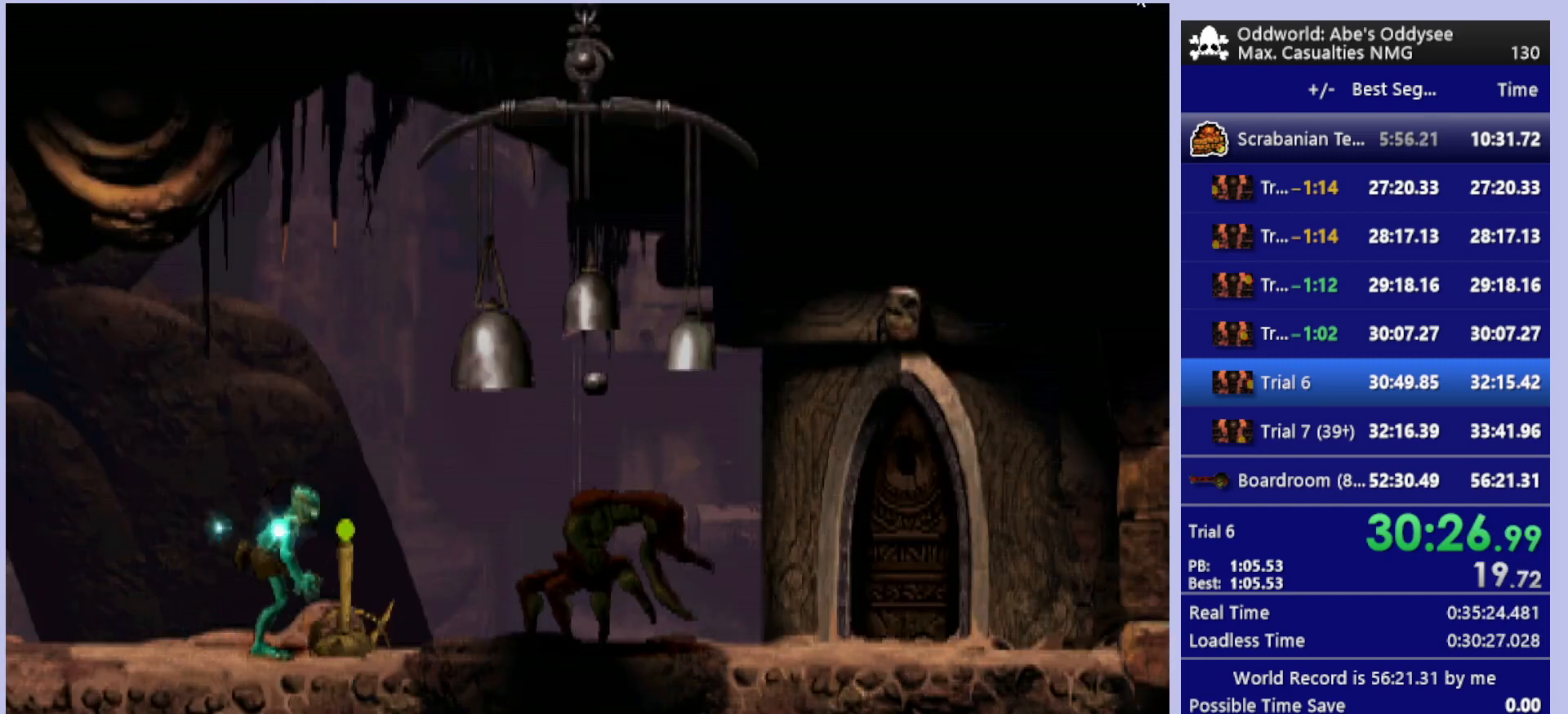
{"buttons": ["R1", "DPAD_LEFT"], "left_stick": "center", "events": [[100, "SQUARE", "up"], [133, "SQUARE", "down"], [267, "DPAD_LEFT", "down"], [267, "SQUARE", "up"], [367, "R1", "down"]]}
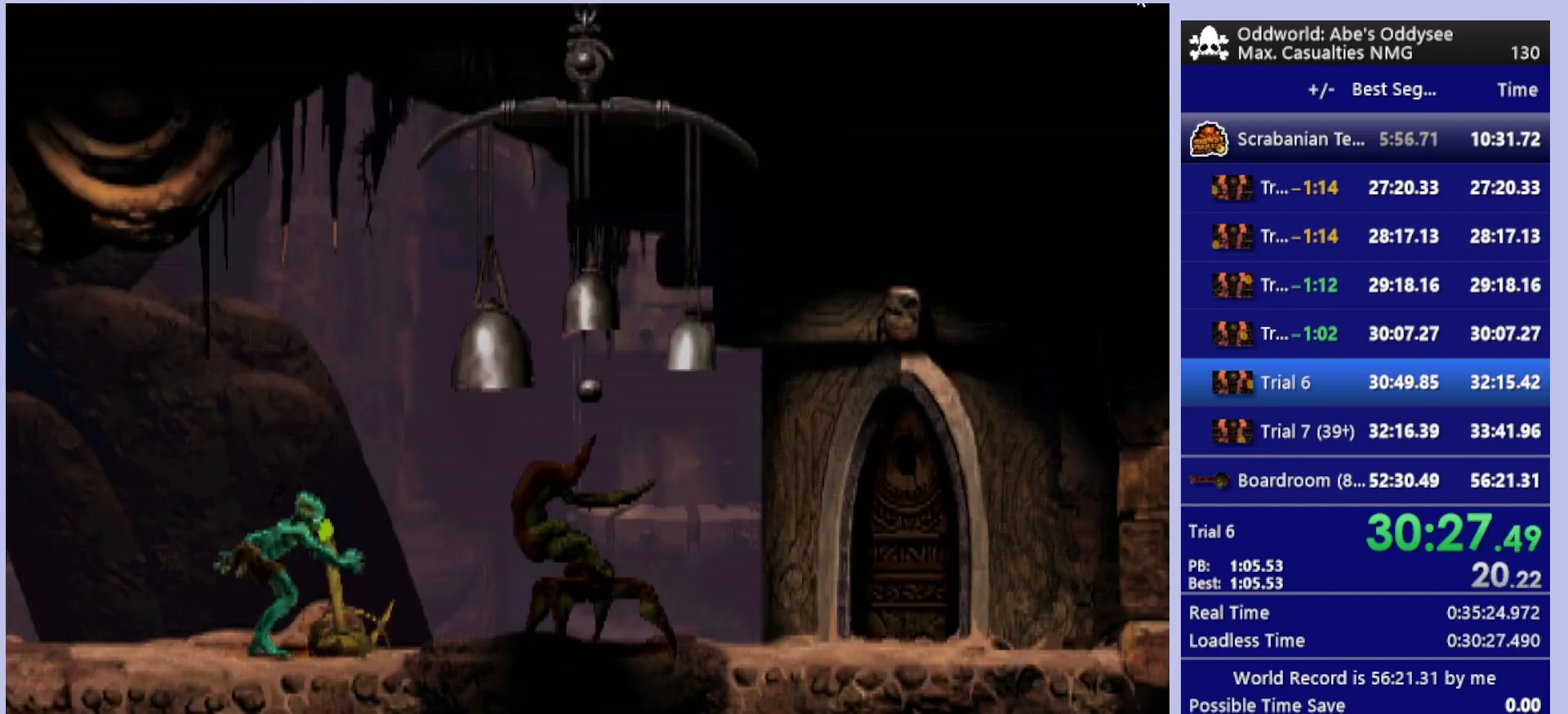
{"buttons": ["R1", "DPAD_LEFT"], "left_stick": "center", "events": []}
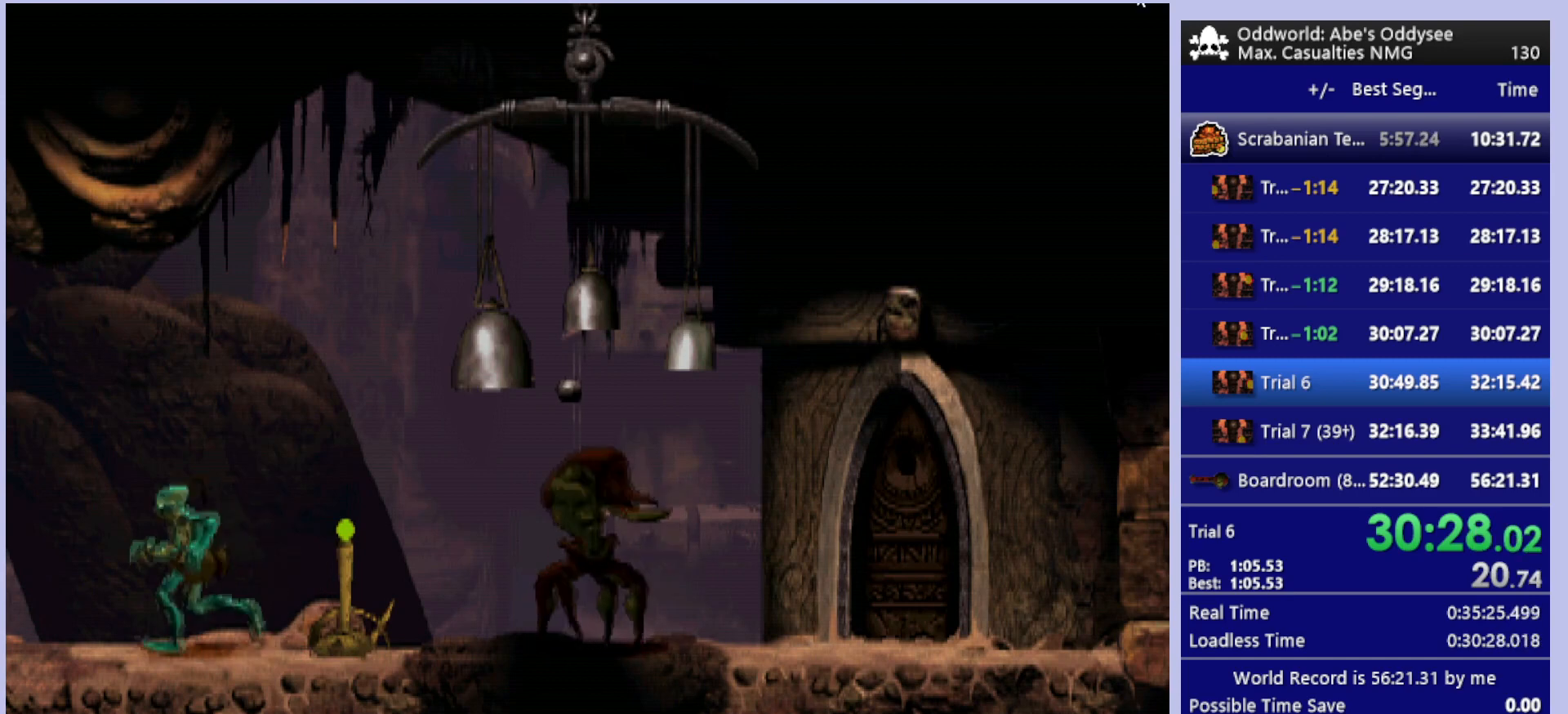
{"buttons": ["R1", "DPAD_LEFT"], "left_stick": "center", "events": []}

- _Task prompt_
Please copy the data above exactly; the pictures do not belong in the copy.

- _Task result_
{"buttons": ["R1", "DPAD_LEFT"], "left_stick": "center", "events": [[100, "SQUARE", "up"], [133, "SQUARE", "down"], [267, "DPAD_LEFT", "down"], [267, "SQUARE", "up"], [367, "R1", "down"]]}
{"buttons": ["R1", "DPAD_LEFT"], "left_stick": "center", "events": []}
{"buttons": ["R1", "DPAD_LEFT"], "left_stick": "center", "events": []}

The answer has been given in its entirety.